MapReduce, MPP and Big Data Discussion

MapReduce, MPP and Big Data

MapReduce, MPP and Big Data

There's an interesting article discussing the relationship between the 'old skool' MPP approach to Big Data, and the 'new-fangled' MapReduce approach to Big Data over at ZDnet:

We felt compelled to comment, naturally:

"The central tenet that MapReduce and MPP have a lot in common is correct. From the user's perspective, the main difference is that MapReduce supports procedural languages (Java etc) and MPP systems are typically SQL-only databases. Both run by default on clusters of SMP nodes in a 'shared nothing' architecture.

Teradata has been owned by NCR and AT+T, which bought then sold NCR, so has not been independent for most of it's almost 30 years. The MPP usual suspects are indeed Teradata, IBM Netezza and EMC Greenplum with Microsoft's PDW yet to really make much of an appearance in the field.

MPP systems do not have to get 'used on expensive, specialized hardware'.

Teradata uses Dell SMP servers and LSI storage, although the BYNET interconnect is proprietary. The software version of Greenplum offers choice of SMP node, storage, OS and filesystem and can be scaled to as many nodes as you choose, all on COTS hardware. Netezza now uses IBM blades after migrating away from home-grown hardware, although the blade that hosts the FPGA is proprietary.

Not all MPP products are supplied in fixed appliance form. Teradata's non-appliance 'enterprise' offerings can be grown incrementally.
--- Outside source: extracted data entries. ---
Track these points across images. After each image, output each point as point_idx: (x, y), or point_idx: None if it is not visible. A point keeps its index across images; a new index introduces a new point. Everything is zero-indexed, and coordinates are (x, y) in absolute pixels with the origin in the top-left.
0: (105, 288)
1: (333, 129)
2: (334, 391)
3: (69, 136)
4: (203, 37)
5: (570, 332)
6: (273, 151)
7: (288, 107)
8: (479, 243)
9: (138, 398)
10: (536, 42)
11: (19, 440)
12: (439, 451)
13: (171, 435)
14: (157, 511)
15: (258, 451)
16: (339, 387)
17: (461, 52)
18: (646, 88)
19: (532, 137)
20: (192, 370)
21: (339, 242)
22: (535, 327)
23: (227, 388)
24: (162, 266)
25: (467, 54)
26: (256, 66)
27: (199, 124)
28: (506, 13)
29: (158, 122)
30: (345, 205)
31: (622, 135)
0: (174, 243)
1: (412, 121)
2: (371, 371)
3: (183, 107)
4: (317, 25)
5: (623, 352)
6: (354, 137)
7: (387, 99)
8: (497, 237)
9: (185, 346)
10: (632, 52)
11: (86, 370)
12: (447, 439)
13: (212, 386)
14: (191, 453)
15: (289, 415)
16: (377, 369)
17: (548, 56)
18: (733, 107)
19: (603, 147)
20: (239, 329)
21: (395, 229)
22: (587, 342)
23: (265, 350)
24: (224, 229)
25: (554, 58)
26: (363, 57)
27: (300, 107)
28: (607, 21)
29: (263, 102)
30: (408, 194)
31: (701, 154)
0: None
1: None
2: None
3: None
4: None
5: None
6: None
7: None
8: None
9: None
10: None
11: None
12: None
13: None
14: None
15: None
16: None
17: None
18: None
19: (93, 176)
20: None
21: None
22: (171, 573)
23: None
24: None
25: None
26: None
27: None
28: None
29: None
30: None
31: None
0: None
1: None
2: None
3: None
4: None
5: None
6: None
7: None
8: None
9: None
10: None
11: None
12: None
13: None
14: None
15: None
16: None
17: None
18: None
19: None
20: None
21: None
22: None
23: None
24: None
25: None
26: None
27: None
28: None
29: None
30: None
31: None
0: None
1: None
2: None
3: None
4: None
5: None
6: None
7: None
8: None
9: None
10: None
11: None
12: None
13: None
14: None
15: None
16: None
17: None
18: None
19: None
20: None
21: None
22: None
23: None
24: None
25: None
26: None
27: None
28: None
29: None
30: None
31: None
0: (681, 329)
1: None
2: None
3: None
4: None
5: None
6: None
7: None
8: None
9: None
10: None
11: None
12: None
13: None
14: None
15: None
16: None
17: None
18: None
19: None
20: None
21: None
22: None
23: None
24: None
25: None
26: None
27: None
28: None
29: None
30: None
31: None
This has been the case for decades. Only the relatively new 'appliance' offerings - a response to the competition Netezza brought to the MPP market - are non-expandable, and that's a product positioning choice not a technology limitation.

The software only version of Greenplum is similarly unhindered. You can scale Greenplum on as many commodity nodes as you wish. The DBMS licence is charged per TB of input data, not per node, so you are only bounded by how much data you wish to process, not the cost of the tin or the DBMS. Seems very reasonable.

SQL is not just 'easier and more productive', it's also understood by millions of users and developers worldwide. It is a standard after all. SQL is also generated by every query tool out there in the enterprise. For this reason alone it will never be displaced.

SQL and MPP are very much being implemented on commodity hardware, and MapReduce is being implemented in data warehouse environments. Greenplum already has MapReduce from MapR built into it's offering, and Teradata has them combined in its Aster stack. This evolution will continue at pace.

The next stage in this MPP + MapReduce evolution is a scalable cloud offering that can be spun up on demand on an arbitrary number of nodes with usable and stable inter-node and intra-node IO bandwidth. "